Work to complete – Reproduce word for word everything from the start of the items down to and including the line that contains "03.06.2026, 23:29". Leave the pictures out of your answer.

(Data begins)

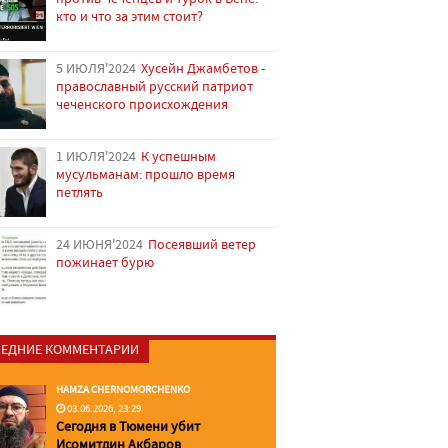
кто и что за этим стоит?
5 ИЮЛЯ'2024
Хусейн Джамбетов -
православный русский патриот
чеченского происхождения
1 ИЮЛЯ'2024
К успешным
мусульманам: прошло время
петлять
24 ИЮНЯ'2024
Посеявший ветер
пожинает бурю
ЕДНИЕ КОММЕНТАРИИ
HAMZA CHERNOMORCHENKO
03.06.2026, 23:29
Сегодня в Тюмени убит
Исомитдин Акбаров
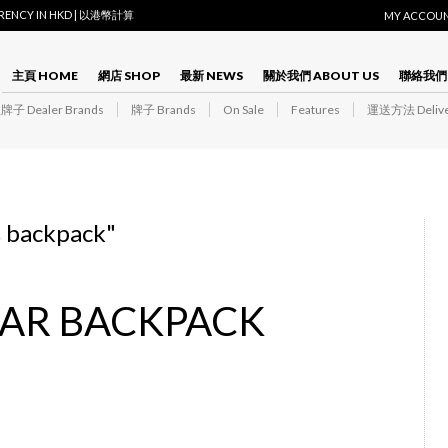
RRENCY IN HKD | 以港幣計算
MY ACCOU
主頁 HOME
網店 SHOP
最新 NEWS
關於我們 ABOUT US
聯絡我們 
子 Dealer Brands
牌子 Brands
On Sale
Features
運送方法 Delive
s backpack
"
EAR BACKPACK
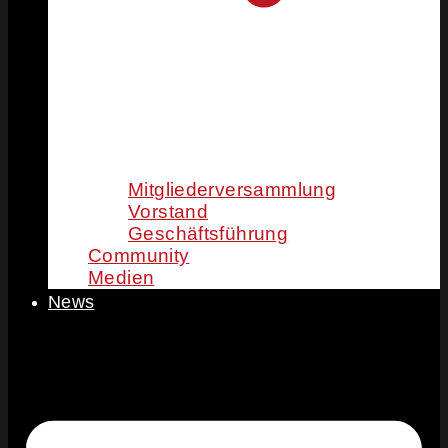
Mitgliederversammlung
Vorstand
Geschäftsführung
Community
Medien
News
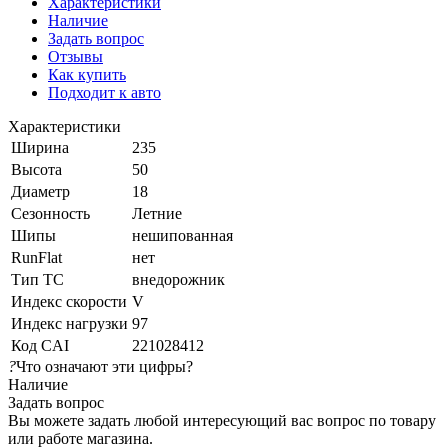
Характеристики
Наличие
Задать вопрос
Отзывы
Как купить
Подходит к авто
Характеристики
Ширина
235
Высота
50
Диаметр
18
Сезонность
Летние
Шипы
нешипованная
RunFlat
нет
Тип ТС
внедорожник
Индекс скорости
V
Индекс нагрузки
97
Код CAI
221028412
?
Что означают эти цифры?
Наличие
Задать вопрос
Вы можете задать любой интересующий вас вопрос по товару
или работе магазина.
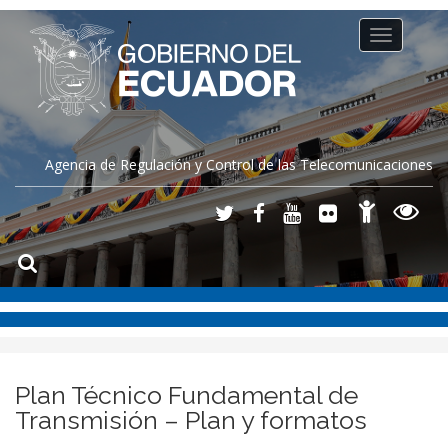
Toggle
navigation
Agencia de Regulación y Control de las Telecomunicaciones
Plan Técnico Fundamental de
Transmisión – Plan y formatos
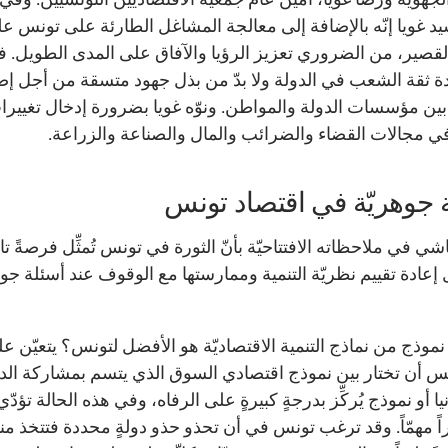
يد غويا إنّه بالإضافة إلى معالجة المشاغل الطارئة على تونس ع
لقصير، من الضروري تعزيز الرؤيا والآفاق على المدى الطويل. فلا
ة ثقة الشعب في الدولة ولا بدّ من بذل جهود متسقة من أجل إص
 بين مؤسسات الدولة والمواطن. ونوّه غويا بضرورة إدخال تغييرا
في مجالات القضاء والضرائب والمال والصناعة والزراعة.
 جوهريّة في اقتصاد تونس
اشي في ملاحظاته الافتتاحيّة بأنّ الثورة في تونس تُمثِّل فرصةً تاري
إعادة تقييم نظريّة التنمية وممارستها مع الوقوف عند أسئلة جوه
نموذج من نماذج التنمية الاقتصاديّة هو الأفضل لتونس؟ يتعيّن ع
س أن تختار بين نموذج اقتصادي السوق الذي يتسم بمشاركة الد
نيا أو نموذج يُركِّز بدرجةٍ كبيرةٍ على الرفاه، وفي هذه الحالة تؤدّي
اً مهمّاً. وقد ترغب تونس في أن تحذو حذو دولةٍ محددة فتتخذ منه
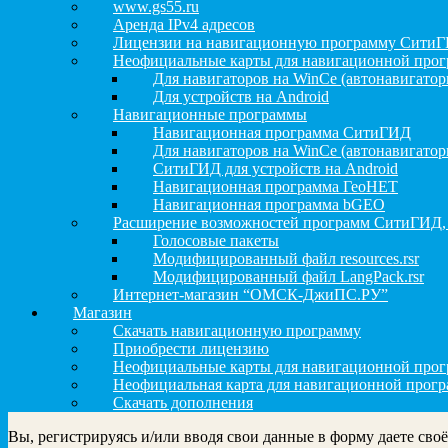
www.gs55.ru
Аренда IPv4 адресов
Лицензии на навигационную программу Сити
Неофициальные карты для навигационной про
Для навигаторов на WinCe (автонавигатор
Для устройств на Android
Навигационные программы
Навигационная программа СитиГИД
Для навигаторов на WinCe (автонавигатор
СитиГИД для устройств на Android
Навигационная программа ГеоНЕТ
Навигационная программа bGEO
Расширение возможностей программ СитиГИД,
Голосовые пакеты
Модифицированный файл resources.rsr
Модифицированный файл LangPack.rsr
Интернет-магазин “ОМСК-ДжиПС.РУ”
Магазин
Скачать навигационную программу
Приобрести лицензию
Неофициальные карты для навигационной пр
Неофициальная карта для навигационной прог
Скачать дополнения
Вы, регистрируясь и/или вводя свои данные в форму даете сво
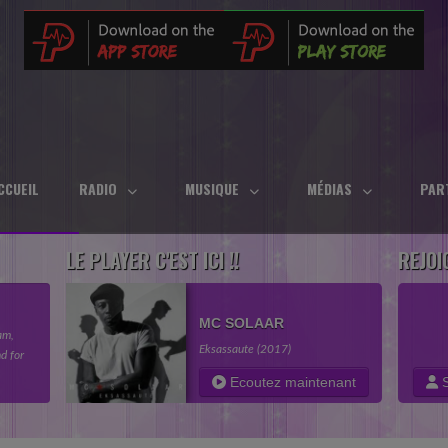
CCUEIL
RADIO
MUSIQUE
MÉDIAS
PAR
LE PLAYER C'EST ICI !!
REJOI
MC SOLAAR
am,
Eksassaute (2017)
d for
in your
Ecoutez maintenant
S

(Data ends)

Written response –
кто и что за этим стоит?
5 ИЮЛЯ'2024
Хусейн Джамбетов -
православный русский патриот
чеченского происхождения
1 ИЮЛЯ'2024
К успешным
мусульманам: прошло время
петлять
24 ИЮНЯ'2024
Посеявший ветер
пожинает бурю
ЕДНИЕ КОММЕНТАРИИ
HAMZA CHERNOMORCHENKO
03.06.2026, 23:29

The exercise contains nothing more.